Od roku rektorem uczelni jest prof. Elżbieta Maciejowska. – Prowadzimy studia na kierunku finanse i rachunkowość z kilkoma specjalnościami, które studenci co roku wybierają – mówi. Uczelnia może tez prowadzić zajęcia na kierunku kulturoznawstwo i filologia angielska, w tym roku jednak nie jest on realizowany z powodu zbyt niskiego zainteresowania. W najbliższym czasie planowane jest otwarcie nowego kierunku, jednak władze uczelni nie chcą go na razie zdradzać, „aby nie zapeszyć”.
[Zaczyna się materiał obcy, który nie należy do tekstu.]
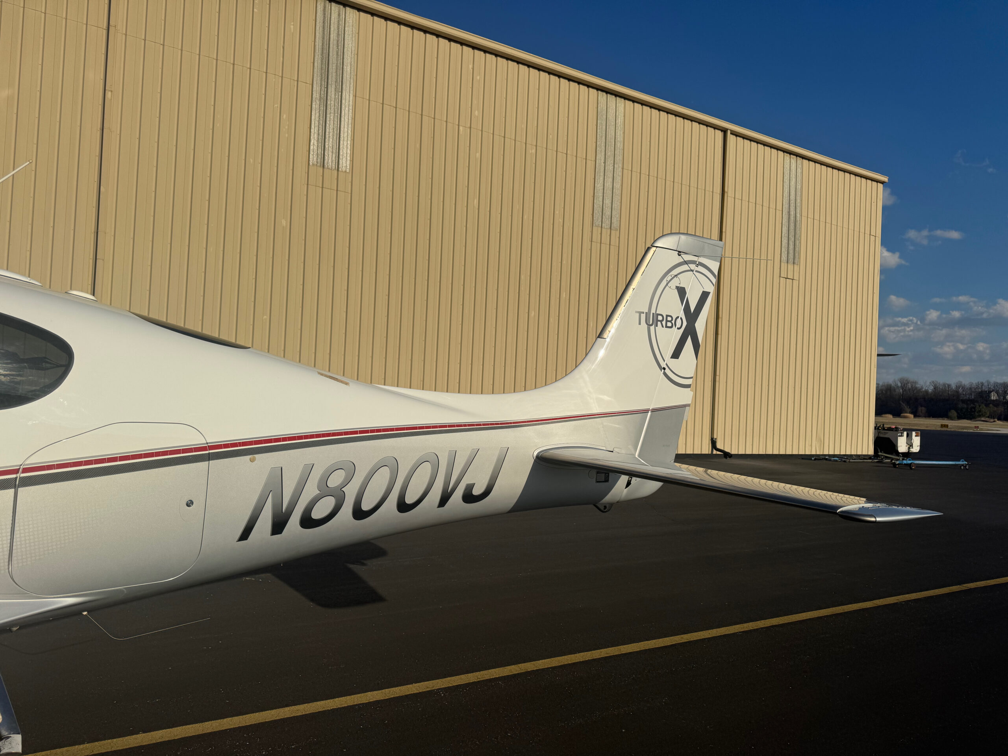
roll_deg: -3.0
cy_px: 378
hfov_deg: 71.6
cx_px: 504
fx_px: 699
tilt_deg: +2.3
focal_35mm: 24
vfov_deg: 56.8
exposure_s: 1/12346
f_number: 1.78
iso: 64
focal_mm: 6.76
W czasie przemówienia władze uczelni dziękowały burmistrzowi Wojciechowi Cholewie, który w 1998 r. wspierał powstanie w mieście wyższej uczelni. – Udzielił nam oficjalnie formalnego wsparcia, co miało istotne znaczenie w trakcie rozpatrywania wniosku w ministerstwie, a także przekonał radnych i uzyskał ich zgodę na oddanie w użytkowanie WSE w Bochni budynku byłej szkoły podstawowej nr 4, co warunkowało wówczas i nadal zapewnia możliwość funkcjonowania uczelni na terenie miasta – mówił Andrzej Sułkowski, prezes Spółki z o.o. Edukacja Ekonomiczna, założyciel Wyższej Szkoły Ekonomicznej w Bochni.
Studia w Wyższej Szkole Ekonomicznej w Bochni dobrze będzie wspominać Bernadetta Świętek, tegoroczna absolwenta. – Jest to najlepszy okres w życiu studenta, zwłaszcza dojrzałego studenta. Dodaje, że na WSE nauczyła się otwartości, współpracy z ludźmi w różnym wieku oraz poszanowania pracy wykładowcy.
W Wyższej Szkole Ekonomicznej w Bochni studiuje obecnie ok. 400 osób.